Lay off medical marijuana users
July 15, 2004
EDITORIAL, The Bellingham Herald
It's difficult to see what good could come from federal prosecution of an emaciated cancer patient who needs a pot brownie to keep her dinner down. It's equally difficult to see why the U.S. House of Representatives is seeking to limit states' rights by overriding laws that allow the use of medical marijuana.
A 268-148 House vote July 7 approved a measure to allow the federal government to continue prosecuting people who use medical marijuana where it is allowed by state law.
Washington state voters approved a citizen initiative allowing for the use of medical marijuana by more than a 2-to-1 margin percent in 1998. It gave people with serious medical conditions like HIV, cancer and multiple sclerosis the right to possess and use marijuana with a doctor's approval. It does not allow for the sale of the drug.

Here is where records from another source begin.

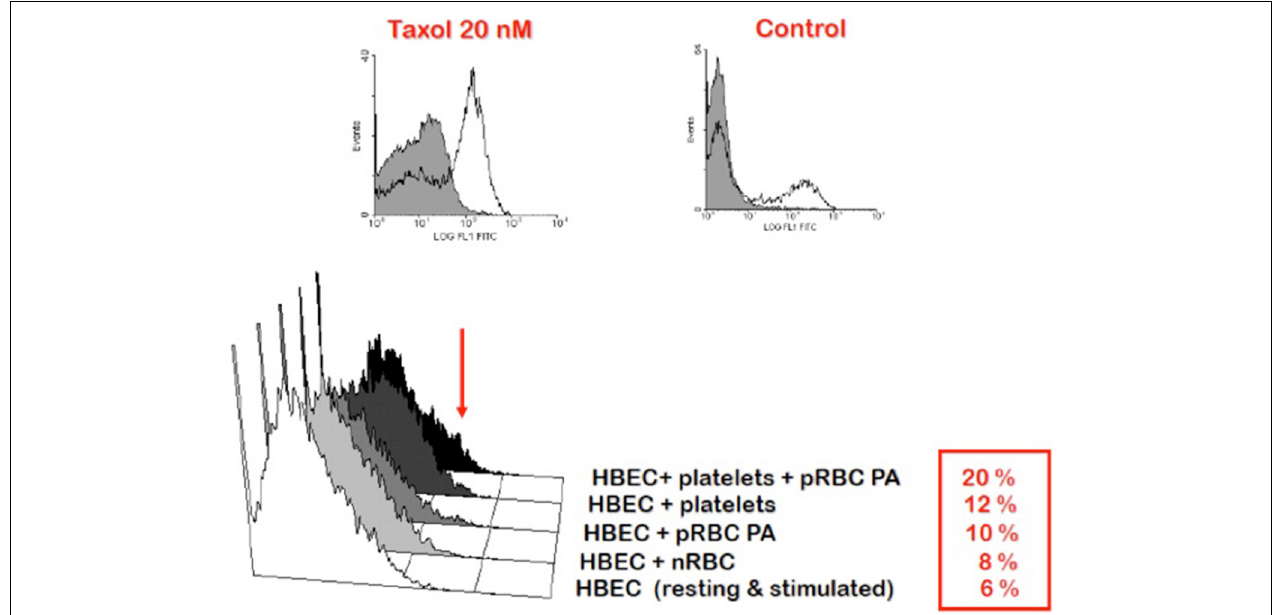
FIGURE 4 | Enhancement of platelet-mediated endothelial cell apoptosis after IFN- γ stimulation. HBEC were stimulated with IFN- γ overnight prior to addition of platelets and RBC. Taxol treatment of HBEC was used as the positive control. FITC-BrdU nuclear fragmentation was quantified using the APO-Direct Kit (BD Biosciences) and an EPICS-XL flow cytometer (Beckman-Coulter). Results are expressed as percentages of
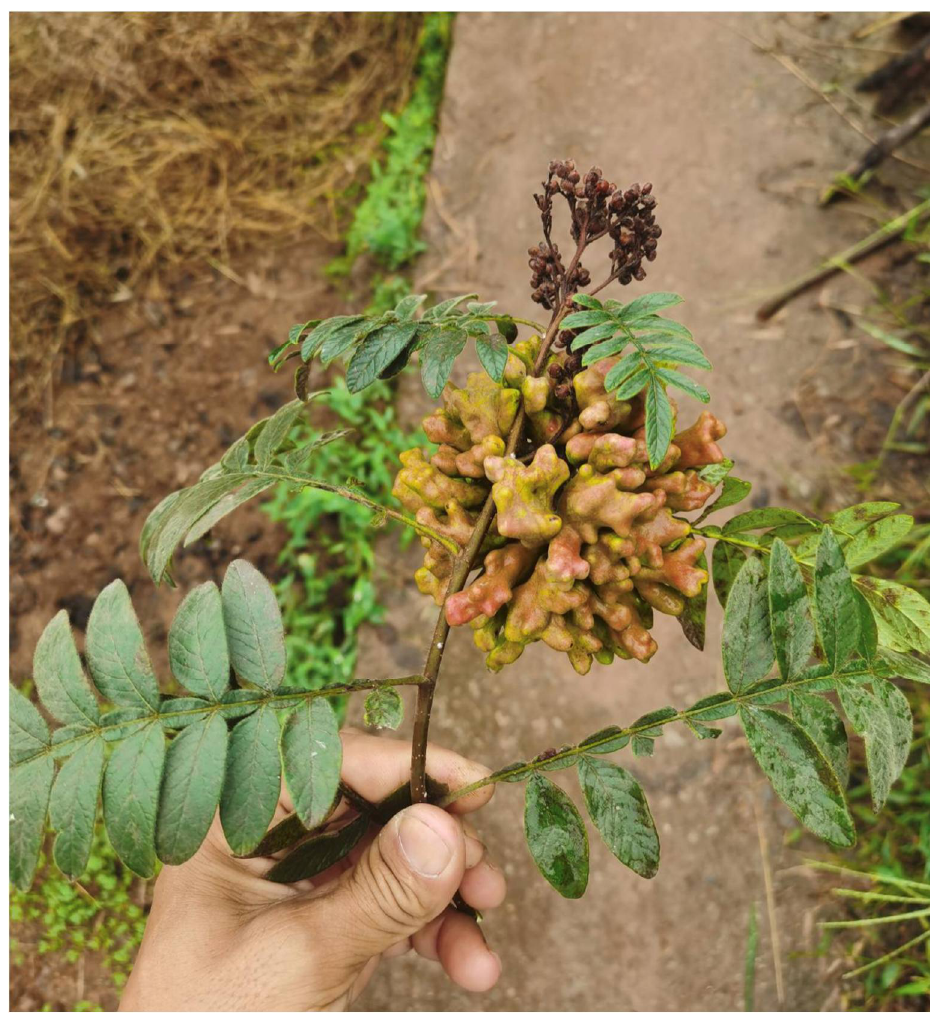
Figure 10. Galls formed by Qiao jinshaensis sp. nov. on Rhus wilsonii .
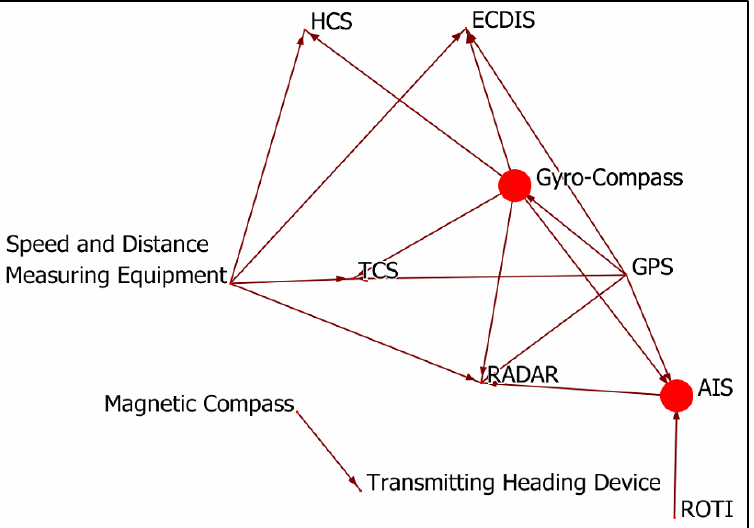
Figure 1. Graph on dependency of INS components.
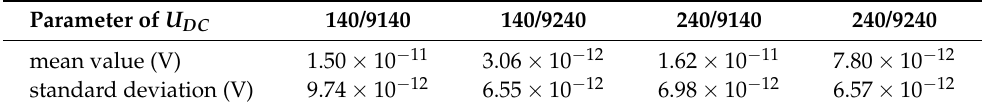
Figure 8. Voltage U DC determined by simulation at load R0 with input capacitors C7 and C8 shorted to ground for: ( a ) 140/9140; ( b ) 140/9240; ( c ) 240/9140; and ( d ) 240/9240 transistor pair. Table 2. Numerical data for Figure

Alaska, California, Colorado, Hawaii, Maine, Nevada, Oregon and Vermont also have laws allowing people to use marijuana if recommended by a doctor.
Our system of government clearly allows federal laws to take precedence over state laws, however, this crusade led by Republicans, the party dedicated to limited government and states' rights, seems both hypocritical and out of step with the people's larger concerns.
At a time when the Bush administration should be focused on its cornerstone issue of national security and Congress should be giving as much attention as possible to the American public's concerns about the economy, whether or not a few people with AIDS are lighting joints is a minor concern at best.
Critics of medical marijuana laws argue that they encourage drug use, yet they cannot offer proof of the claim. Representatives on both sides of the issue have argued that medical marijuana prosecution should not be a national priority.
Rep. Dana Rohrabacher, a conservative Republican from Orange County, Calif., told The Associated Press, 'The Justice Department is working overtime to put sick people and those who would help them in jail.'
Last year, the 9th U.S. Circuit Court of Appeals in San Francisco ruled that the federal law outlawing marijuana should not apply to people using it on a doctor's recommendation. The Bush administration appealed and the U.S. Supreme Court agreed last week to hear the case.
The high court refused to hear a case brought by the Justice Department that would have punished doctors who discussed with their patients the use of marijuana for medicinal purposes.
This is not only a matter of states' rights, it's a matter of national priorities and personal freedom.